Pasaje mostrado:
((
Siempre es un estímulo compartir ideas, reflexiones y nuevas iniciativas políticas, pero en raras ocasiones puedo hacerlo de la manera pausada que propicia la escritura de un libro. Sobre el inquietante horizonte que perfilan presente y futuro, se interpone otro que me animo a explicar en las siguientes páginas y que apela, sin duda, a los mejores atributos de la humanidad: el diálogo, las expresiones multiculturales, que son muchas y una sola, la esperanza y el profundo deseo de paz que todos los individuos atesoramos.
A las puertas de que se cumpla el primer cuarto del siglo XXI y en unas circunstancias de intensa complejidad geopolítica, es momento de hacer balance de la situación en la que se encuentra nuestro mundo, marcado por el advenimiento de un inevitable cambio de orden que muchos se empeñan en negar.
Afirmamos que somos occidentales porque somos críticos. Desde este marco referencial, histórico y cultural del pensamiento crítico y más allá de tratar de explicar fragmentos aislados de política exterior, me dispongo a reflexionar sobre una idea de grandes principios que intenté poner en práctica durante mis mandatos como presidente del Gobierno y sobre la que he seguido trabajando estos últimos años.
La principal tarea, la más útil que pueda desarrollar un responsable político, es contribuir a la consecución de la paz. Bajo esta premisa, que obviamente precisa de concreción, me gustaría anticipar la razón de ser del texto que tiene el lector en sus manos y las ideas conclusivas que en él se desarrollan.
En primer lugar, reparemos en el gran reto histórico que supone la construcción de una comunidad política internacional sobre bases sólidas, firmes, a partir de los avances civilizatorios de nuestra especie, en particular, tras las revoluciones americana y francesa, la Declaración de los Derechos del Hombre y del Ciudadano, la superación dramática de dos guerras mundiales de la descolonización, siempre incompleta, y la creación de Naciones Unidas y la Unión Europea, que ha sido, esencialmente, un proyecto de paz.
Pues bien, en el marco de este desafío, evaluemos la primera cuarta parte, ya casi transcurrida, del siglo XXI. Un siglo que surge bajo un signo alentador, en la estela de la caída del muro de Berlín y con el acuerdo global sobre los Objetivos del Milenio como el primer programa mundial cuyo objetivo esencial es erradicar la pobreza.
))
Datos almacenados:
((
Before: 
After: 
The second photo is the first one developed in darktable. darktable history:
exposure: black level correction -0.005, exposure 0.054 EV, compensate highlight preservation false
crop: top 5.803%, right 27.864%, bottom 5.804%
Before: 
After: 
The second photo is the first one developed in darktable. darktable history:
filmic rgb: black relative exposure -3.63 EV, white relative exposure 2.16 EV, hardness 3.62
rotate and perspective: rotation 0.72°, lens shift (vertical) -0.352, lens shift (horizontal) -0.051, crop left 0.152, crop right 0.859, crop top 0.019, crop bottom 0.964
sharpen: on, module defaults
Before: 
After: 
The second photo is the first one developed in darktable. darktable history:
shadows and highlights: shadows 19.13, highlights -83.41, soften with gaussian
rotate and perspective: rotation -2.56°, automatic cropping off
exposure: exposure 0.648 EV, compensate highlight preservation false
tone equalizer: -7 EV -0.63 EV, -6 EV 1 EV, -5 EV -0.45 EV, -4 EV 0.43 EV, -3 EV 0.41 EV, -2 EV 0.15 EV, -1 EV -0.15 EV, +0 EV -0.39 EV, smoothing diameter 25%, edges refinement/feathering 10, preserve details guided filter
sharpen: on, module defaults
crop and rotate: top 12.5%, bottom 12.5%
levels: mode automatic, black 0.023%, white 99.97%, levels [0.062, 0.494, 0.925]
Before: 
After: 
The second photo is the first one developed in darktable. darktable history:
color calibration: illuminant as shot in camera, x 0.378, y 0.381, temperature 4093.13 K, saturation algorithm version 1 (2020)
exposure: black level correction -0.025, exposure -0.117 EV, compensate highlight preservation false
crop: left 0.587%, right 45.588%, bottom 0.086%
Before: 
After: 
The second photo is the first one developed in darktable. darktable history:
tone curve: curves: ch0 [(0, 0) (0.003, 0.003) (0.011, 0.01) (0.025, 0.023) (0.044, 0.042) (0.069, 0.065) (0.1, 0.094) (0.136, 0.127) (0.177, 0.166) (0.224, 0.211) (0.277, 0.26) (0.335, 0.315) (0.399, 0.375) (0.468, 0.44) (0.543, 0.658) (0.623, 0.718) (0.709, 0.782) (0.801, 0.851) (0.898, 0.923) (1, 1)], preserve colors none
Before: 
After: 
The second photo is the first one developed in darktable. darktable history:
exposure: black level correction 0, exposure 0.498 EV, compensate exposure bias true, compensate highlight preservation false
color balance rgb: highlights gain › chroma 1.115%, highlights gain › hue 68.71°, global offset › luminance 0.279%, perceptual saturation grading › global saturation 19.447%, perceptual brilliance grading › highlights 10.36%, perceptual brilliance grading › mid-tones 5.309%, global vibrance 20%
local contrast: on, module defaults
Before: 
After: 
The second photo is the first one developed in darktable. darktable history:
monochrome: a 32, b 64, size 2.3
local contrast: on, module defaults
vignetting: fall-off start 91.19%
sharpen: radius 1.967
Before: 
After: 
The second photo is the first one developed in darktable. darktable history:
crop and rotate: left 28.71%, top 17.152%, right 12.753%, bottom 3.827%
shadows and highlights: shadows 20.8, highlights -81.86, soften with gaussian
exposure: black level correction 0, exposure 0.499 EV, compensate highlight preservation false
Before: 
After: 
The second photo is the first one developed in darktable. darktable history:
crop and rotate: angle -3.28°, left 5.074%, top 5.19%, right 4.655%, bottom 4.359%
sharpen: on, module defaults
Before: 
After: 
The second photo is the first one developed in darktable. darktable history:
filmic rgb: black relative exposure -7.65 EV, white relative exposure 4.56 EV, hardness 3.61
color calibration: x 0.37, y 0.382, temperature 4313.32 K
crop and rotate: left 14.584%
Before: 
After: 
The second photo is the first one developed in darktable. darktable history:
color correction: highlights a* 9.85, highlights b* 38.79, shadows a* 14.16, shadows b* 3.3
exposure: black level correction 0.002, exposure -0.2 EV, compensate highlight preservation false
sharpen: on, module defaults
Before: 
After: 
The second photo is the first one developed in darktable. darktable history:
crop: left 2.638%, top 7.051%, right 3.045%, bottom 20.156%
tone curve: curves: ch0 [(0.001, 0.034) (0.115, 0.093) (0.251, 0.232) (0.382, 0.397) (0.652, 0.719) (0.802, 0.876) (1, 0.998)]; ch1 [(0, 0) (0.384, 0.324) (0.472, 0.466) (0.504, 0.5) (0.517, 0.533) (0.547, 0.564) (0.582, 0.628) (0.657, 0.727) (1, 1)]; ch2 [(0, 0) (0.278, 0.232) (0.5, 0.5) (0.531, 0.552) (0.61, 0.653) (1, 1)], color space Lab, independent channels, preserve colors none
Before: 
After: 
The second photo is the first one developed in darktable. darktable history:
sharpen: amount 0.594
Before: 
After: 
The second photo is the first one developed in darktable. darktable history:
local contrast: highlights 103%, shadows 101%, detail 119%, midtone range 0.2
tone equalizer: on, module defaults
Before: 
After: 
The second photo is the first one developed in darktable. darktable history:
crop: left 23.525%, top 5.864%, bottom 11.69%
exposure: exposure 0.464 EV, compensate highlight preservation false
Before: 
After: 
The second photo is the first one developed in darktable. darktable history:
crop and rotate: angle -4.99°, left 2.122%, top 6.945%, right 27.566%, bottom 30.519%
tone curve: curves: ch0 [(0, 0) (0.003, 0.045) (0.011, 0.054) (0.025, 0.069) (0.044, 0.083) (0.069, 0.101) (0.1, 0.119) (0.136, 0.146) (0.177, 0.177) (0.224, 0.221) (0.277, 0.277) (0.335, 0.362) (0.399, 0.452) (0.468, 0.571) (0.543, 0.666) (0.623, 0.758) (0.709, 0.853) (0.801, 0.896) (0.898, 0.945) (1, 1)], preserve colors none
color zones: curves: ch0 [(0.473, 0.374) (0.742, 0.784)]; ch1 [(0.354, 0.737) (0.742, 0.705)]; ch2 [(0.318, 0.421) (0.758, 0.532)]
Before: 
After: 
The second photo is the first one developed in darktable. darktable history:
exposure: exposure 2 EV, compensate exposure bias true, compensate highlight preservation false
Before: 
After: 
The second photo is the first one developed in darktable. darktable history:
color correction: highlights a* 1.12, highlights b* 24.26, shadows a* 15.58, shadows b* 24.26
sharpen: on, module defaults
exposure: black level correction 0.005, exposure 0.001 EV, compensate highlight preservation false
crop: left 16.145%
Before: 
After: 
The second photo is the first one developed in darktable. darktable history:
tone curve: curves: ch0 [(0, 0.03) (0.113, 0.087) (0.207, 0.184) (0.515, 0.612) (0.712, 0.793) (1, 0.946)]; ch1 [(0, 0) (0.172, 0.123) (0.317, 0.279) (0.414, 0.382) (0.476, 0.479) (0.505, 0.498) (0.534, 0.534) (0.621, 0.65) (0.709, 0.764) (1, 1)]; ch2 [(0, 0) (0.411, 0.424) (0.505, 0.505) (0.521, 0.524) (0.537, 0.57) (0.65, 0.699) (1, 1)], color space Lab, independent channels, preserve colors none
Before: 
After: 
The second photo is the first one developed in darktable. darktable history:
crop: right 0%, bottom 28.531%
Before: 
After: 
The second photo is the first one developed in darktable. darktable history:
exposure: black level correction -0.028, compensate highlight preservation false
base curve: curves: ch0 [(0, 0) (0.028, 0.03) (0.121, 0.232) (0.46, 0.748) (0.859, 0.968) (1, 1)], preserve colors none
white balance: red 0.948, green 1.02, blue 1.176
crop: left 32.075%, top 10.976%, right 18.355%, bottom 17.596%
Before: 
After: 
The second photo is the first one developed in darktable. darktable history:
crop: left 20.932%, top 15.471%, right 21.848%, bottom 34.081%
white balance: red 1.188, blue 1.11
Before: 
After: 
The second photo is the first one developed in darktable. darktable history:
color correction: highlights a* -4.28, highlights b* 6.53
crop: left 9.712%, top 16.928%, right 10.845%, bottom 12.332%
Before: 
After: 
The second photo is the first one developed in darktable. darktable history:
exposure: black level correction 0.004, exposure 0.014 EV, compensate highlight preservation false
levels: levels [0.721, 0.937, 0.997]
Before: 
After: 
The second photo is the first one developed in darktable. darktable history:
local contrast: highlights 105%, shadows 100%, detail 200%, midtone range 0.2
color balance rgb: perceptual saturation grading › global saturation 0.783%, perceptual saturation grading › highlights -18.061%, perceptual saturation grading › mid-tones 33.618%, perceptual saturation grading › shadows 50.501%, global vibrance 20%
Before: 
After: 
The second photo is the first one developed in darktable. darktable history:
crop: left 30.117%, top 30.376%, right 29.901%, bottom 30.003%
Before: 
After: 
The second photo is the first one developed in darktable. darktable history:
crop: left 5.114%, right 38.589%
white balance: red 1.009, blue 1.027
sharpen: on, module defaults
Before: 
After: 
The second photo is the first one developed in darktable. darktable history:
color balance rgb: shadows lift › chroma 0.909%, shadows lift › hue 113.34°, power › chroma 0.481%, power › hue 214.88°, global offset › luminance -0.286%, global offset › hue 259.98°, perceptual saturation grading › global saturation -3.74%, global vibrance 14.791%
))
Contesta estas preguntas con lo que dice el pasaje mostrado.
1. ¿Por qué se afirma que somos occidentales?
2. ¿Cuál es la principal tarea que puede desarrollar un responsable político?
3. ¿Qué acuerdo global se presenta como el primer programa mundial cuyo objetivo esencial es erradicar la pobreza?

1. Se afirma que somos occidentales porque somos críticos.
2. La principal tarea de un responsable político es contribuir a la consecución de la paz.
3. Es el acuerdo global sobre los Objetivos del Milenio.